Take a WWII perspective on Risk

Looking at risk differently is a crucial part of business governance and protection. As business insurance brokers it is our job to help our clients first and foremost assess where the real risks are to their business. We set the Big 4 as top line areas that need protection whilst navigating the risk minefield:

  1. Balance Sheet

  2. Cash Flow

  3. Business Reputation

  4. Directors Personal Assets

This is of course, easier to do than it sounds. Commercial risk is complex and extensive. We once worked out that a business faces over 300 different areas of risk. Combine that with each insurance policy that protects them being on average some 26,000 words or so long and it takes a fair bit of work, time and patience to ensure our clients are correctly protected.

Looking at risk is an interesting concept. Many companies that we audit have looked at risk pretty much the same as when they started in business. The world of business is a rapidly evolving, inter connected, global marketplace though and risk changes quickly and significantly. If a company has never suffered a large complex loss how do they know their insurance cover will protect it when one occurs?

Looking at risk differently is very important.

During WWII, the US Navy tried to determine where they needed to armour their aircraft to ensure they came back home. Too many were being lost on bombing raids. They ran an analysis of where planes had been shot up and came up with this diagram (shown above).

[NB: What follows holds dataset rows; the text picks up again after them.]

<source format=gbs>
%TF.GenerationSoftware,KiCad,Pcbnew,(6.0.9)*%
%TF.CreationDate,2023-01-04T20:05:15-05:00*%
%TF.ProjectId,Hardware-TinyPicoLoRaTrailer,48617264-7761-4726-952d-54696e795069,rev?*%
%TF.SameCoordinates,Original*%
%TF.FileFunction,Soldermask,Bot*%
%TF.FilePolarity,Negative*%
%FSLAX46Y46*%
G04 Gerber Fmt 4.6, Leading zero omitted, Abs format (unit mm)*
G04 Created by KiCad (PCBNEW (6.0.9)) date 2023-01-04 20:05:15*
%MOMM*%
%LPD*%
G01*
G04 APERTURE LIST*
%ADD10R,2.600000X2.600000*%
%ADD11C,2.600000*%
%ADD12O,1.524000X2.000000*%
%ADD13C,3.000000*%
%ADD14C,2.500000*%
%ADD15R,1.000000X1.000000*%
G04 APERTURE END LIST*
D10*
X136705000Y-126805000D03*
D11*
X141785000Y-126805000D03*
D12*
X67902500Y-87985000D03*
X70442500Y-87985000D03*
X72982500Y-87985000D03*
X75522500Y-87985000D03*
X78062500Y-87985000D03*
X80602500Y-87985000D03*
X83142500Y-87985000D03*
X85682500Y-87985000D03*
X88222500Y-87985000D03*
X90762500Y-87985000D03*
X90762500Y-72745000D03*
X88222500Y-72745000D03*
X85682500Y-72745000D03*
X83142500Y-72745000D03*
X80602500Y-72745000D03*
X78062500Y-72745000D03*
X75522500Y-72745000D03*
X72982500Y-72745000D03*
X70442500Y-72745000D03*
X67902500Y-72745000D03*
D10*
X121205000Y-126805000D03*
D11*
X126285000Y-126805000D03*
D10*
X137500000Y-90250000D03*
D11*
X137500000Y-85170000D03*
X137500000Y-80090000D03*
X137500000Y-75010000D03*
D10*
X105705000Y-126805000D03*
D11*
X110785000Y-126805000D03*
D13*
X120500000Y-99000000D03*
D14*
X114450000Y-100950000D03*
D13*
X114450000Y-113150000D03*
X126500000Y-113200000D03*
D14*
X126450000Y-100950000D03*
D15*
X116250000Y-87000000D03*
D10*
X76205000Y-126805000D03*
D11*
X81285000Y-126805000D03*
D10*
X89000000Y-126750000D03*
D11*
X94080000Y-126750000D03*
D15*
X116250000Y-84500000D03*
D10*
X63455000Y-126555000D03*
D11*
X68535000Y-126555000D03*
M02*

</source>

Obviously, the places that needed to be better armoured are the wingtips, the central body, and the elevators. That’s where the planes were all getting shot up.

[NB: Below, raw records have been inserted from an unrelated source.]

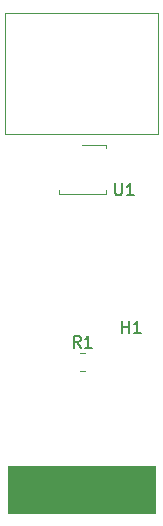
<source format=gto>
G04 #@! TF.GenerationSoftware,KiCad,Pcbnew,6.0.0-d3dd2cf0fa~116~ubuntu21.10.1*
G04 #@! TF.CreationDate,2022-02-12T15:33:20+00:00*
G04 #@! TF.ProjectId,feederFloor,66656564-6572-4466-9c6f-6f722e6b6963,rev?*
G04 #@! TF.SameCoordinates,Original*
G04 #@! TF.FileFunction,Legend,Top*
G04 #@! TF.FilePolarity,Positive*
%FSLAX46Y46*%
G04 Gerber Fmt 4.6, Leading zero omitted, Abs format (unit mm)*
G04 Created by KiCad (PCBNEW 6.0.0-d3dd2cf0fa~116~ubuntu21.10.1) date 2022-02-12 15:33:20*
%MOMM*%
%LPD*%
G01*
G04 APERTURE LIST*
%ADD10C,0.100000*%
%ADD11C,0.150000*%
%ADD12C,0.120000*%
G04 APERTURE END LIST*
D10*
X198000000Y-62500000D02*
X185500000Y-62500000D01*
X185500000Y-62500000D02*
X185500000Y-58500000D01*
X185500000Y-58500000D02*
X198000000Y-58500000D01*
X198000000Y-58500000D02*
X198000000Y-62500000D01*
G36*
X198000000Y-62500000D02*
G01*
X185500000Y-62500000D01*
X185500000Y-58500000D01*
X198000000Y-58500000D01*
X198000000Y-62500000D01*
G37*
X198000000Y-62500000D02*
X185500000Y-62500000D01*
X185500000Y-58500000D01*
X198000000Y-58500000D01*
X198000000Y-62500000D01*
D11*
X191663333Y-48502380D02*
X191330000Y-48026190D01*
X191091904Y-48502380D02*
X191091904Y-47502380D01*
X191472857Y-47502380D01*
X191568095Y-47550000D01*
X191615714Y-47597619D01*
X191663333Y-47692857D01*
X191663333Y-47835714D01*
X191615714Y-47930952D01*
X191568095Y-47978571D01*
X191472857Y-48026190D01*
X191091904Y-48026190D01*
X192615714Y-48502380D02*
X192044285Y-48502380D01*
X192330000Y-48502380D02*
X192330000Y-47502380D01*
X192234761Y-47645238D01*
X192139523Y-47740476D01*
X192044285Y-47788095D01*
X194598095Y-34612380D02*
X194598095Y-35421904D01*
X194645714Y-35517142D01*
X194693333Y-35564761D01*
X194788571Y-35612380D01*
X194979047Y-35612380D01*
X195074285Y-35564761D01*
X195121904Y-35517142D01*
X195169523Y-35421904D01*
X195169523Y-34612380D01*
X196169523Y-35612380D02*
X195598095Y-35612380D01*
X195883809Y-35612380D02*
X195883809Y-34612380D01*
X195788571Y-34755238D01*
X195693333Y-34850476D01*
X195598095Y-34898095D01*
X195168095Y-47262380D02*
X195168095Y-46262380D01*
X195168095Y-46738571D02*
X195739523Y-46738571D01*
X195739523Y-47262380D02*
X195739523Y-46262380D01*
X196739523Y-47262380D02*
X196168095Y-47262380D01*
X196453809Y-47262380D02*
X196453809Y-46262380D01*
X196358571Y-46405238D01*
X196263333Y-46500476D01*
X196168095Y-46548095D01*
D12*
X185230900Y-20163500D02*
X185230900Y-30413500D01*
X185230900Y-30413500D02*
X198230900Y-30413500D01*
X198230900Y-20163500D02*
X185230900Y-20163500D01*
X198230900Y-30413500D02*
X198230900Y-20163500D01*
X192057064Y-50475000D02*
X191602936Y-50475000D01*
X192057064Y-49005000D02*
X191602936Y-49005000D01*
X193780000Y-35195000D02*
X193780000Y-35480000D01*
X189800000Y-35480000D02*
X193780000Y-35480000D01*
X189800000Y-35195000D02*
X189800000Y-35480000D01*
X193780000Y-31320000D02*
X193780000Y-31605000D01*
X191790000Y-31320000D02*
X193780000Y-31320000D01*
M02*

</source>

Abraham Wald, a statistician, disagreed. He thought they should better armour the nose area, engines, and mid-body. Which was crazy, of course. That’s not where the planes were getting shot.

Except Mr. Wald realised what the others didn’t. The planes were getting shot there too, but they weren’t making it home. What the Navy thought it had done was analyse where aircraft were suffering the most damage. What they had actually done was analyse where aircraft could suffer the most damage without catastrophic failure.

All of the places that weren’t hit? Those planes had been shot there and crashed. They weren’t looking at the whole sample set, only the survivors.

‘Beware the Minefield’ by always challenging the way you look at risk.